## Brief
Copy each line of the data below in which the word "down" can be found.

**** Record extracts

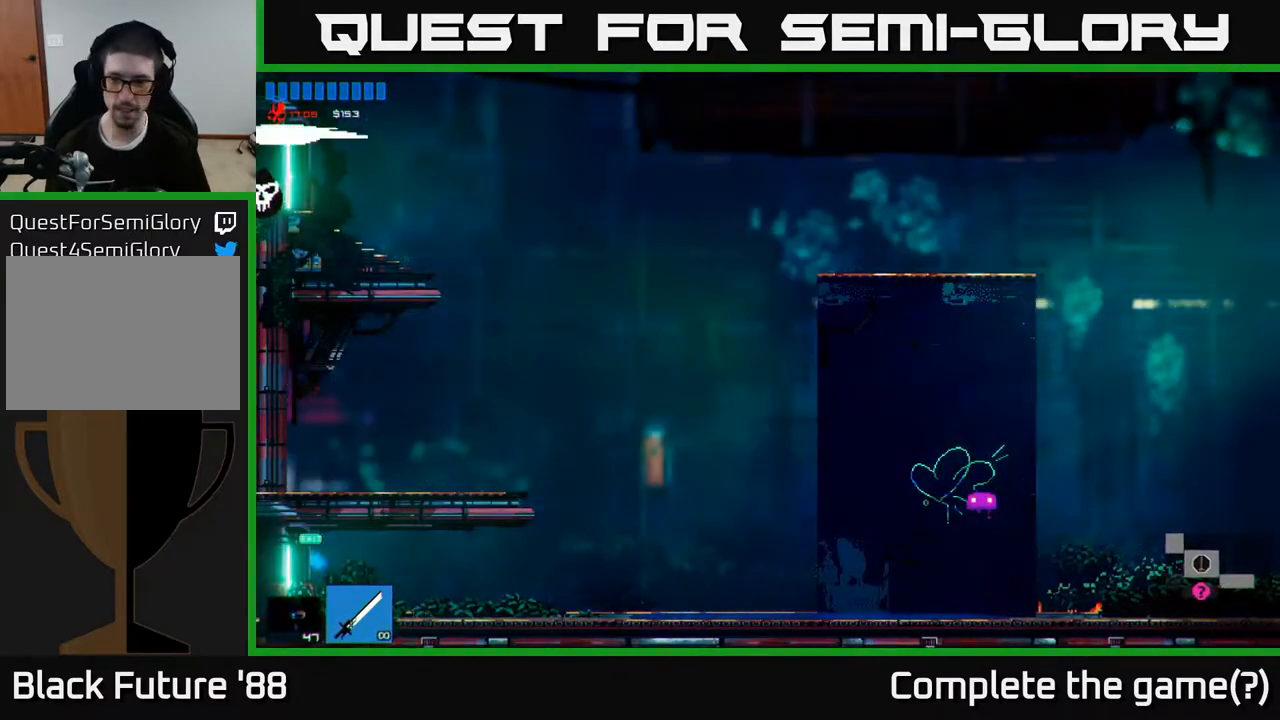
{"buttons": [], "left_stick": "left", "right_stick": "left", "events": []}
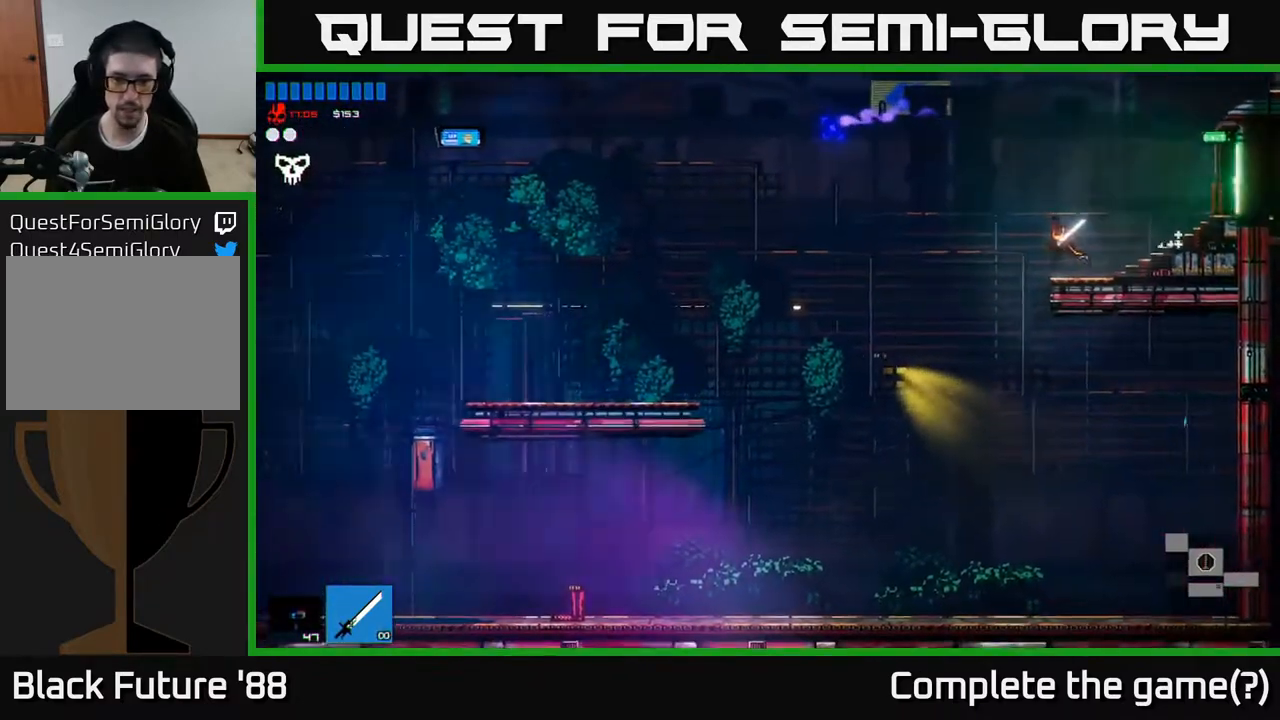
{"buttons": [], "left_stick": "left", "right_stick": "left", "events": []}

********
**** Record extracts

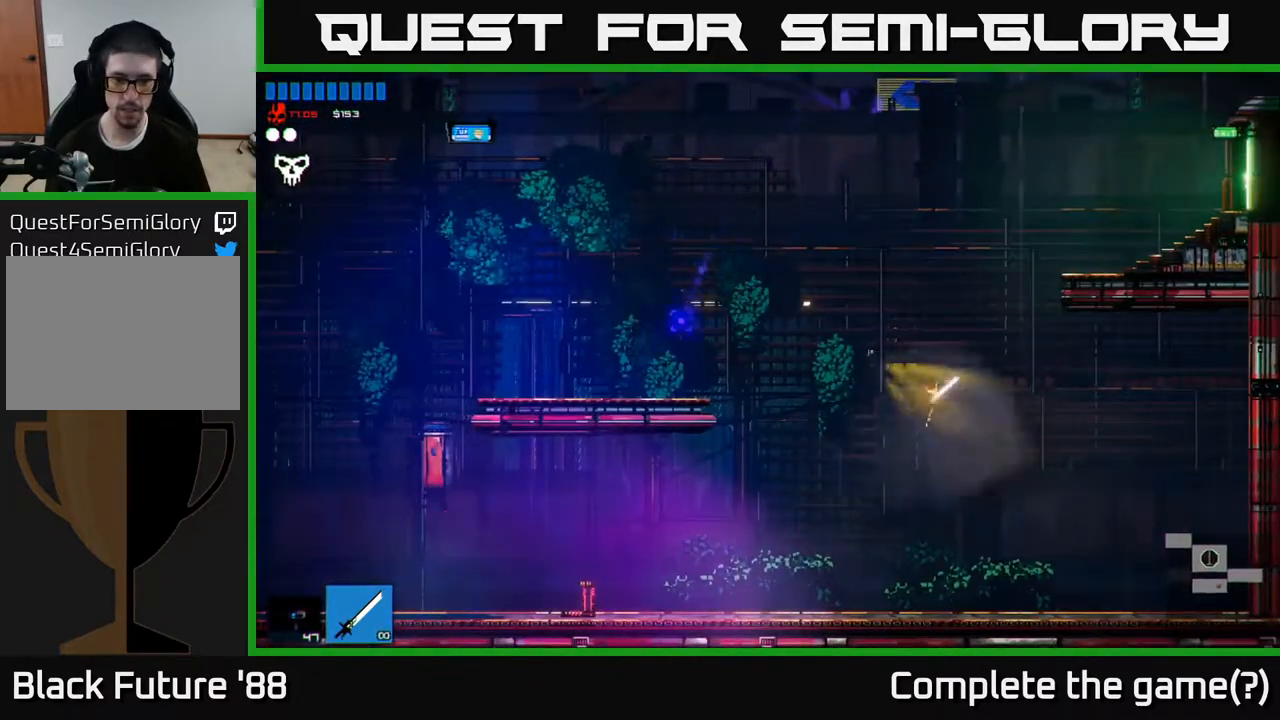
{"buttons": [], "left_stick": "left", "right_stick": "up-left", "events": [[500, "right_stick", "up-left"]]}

********
**** Record extracts

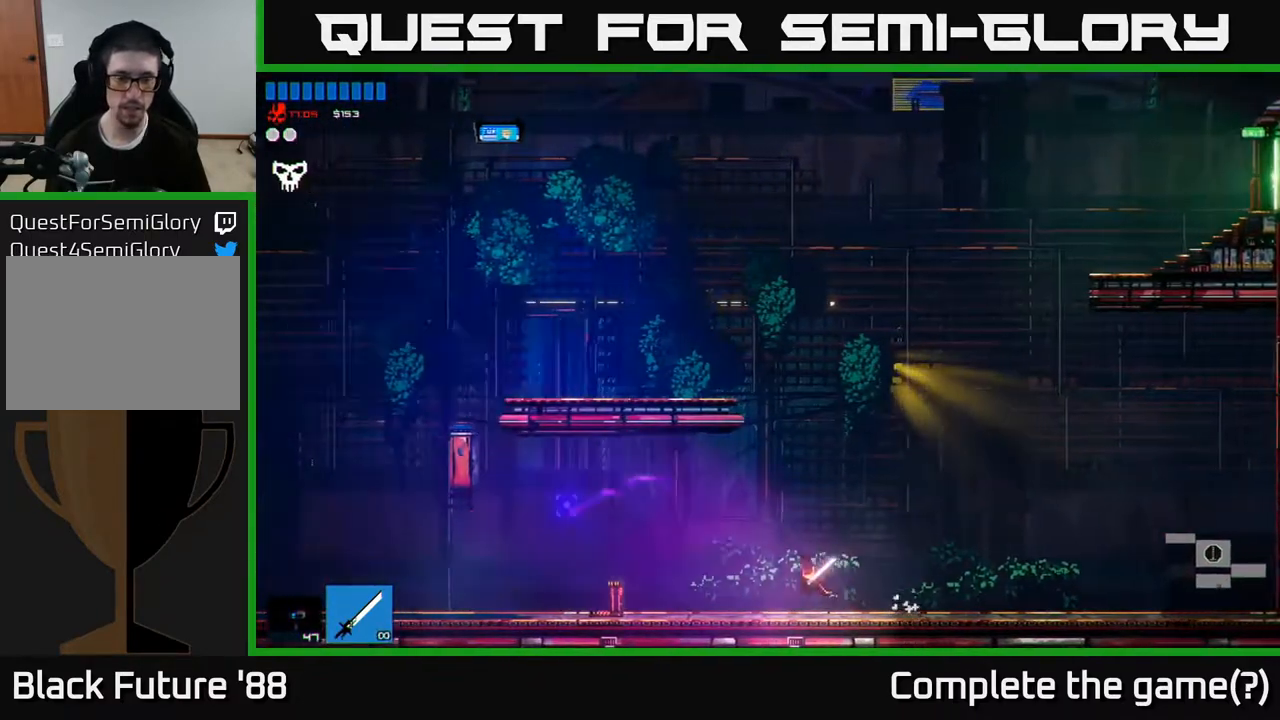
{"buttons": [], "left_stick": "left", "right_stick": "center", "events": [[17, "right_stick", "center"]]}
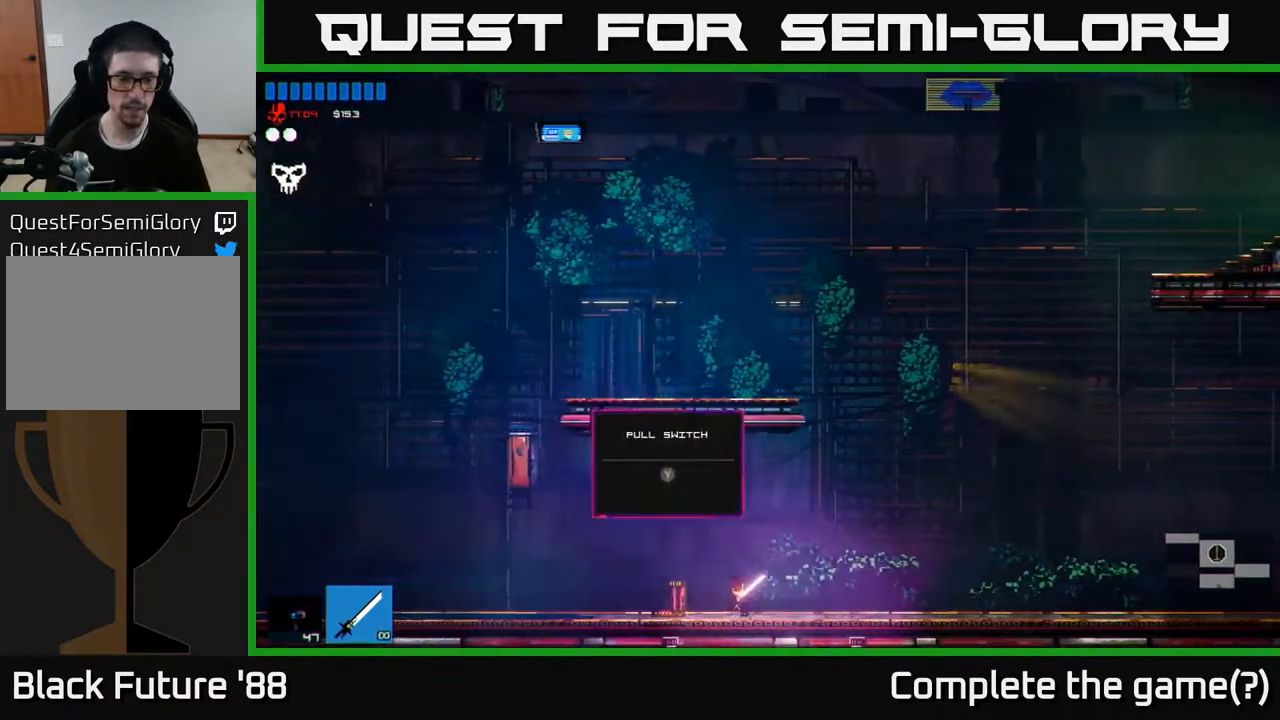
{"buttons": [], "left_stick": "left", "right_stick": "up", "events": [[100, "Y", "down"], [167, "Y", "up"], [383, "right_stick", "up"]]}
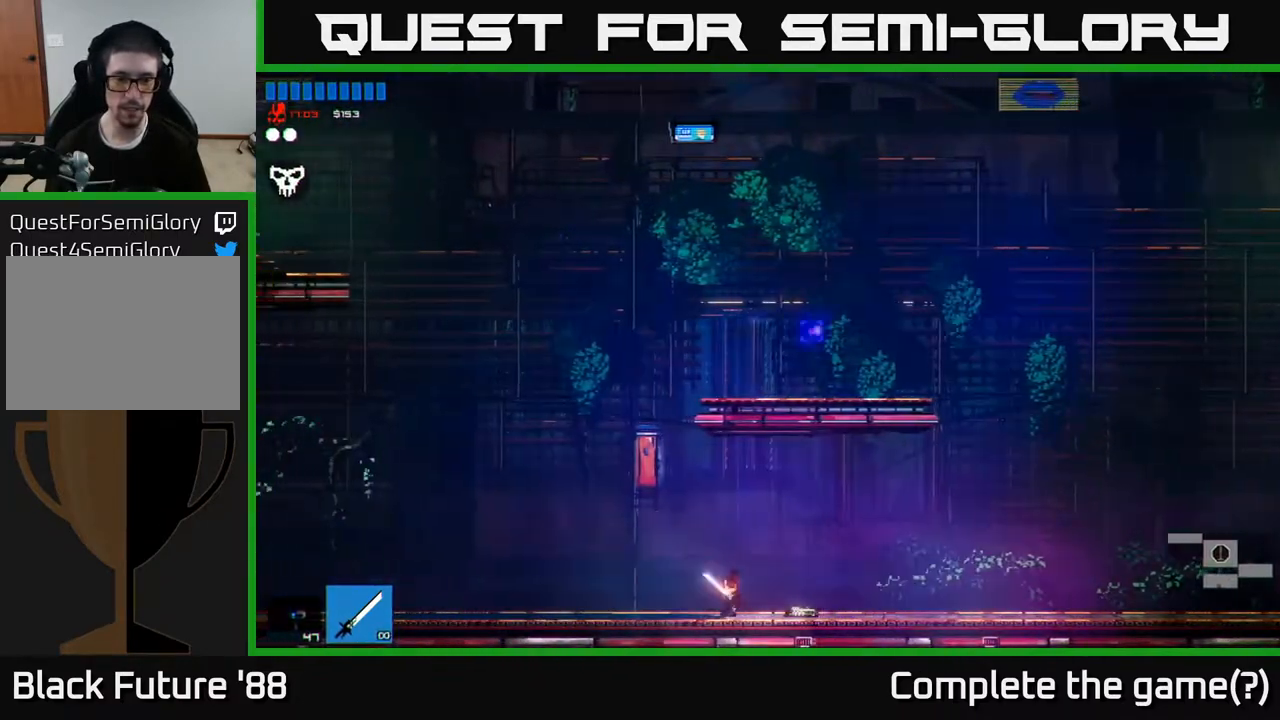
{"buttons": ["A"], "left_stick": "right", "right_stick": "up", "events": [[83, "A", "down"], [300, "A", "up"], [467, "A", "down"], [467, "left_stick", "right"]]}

********

## Exercise answer
{"buttons": [], "left_stick": "left", "right_stick": "up", "events": [[100, "Y", "down"], [167, "Y", "up"], [383, "right_stick", "up"]]}
{"buttons": ["A"], "left_stick": "right", "right_stick": "up", "events": [[83, "A", "down"], [300, "A", "up"], [467, "A", "down"], [467, "left_stick", "right"]]}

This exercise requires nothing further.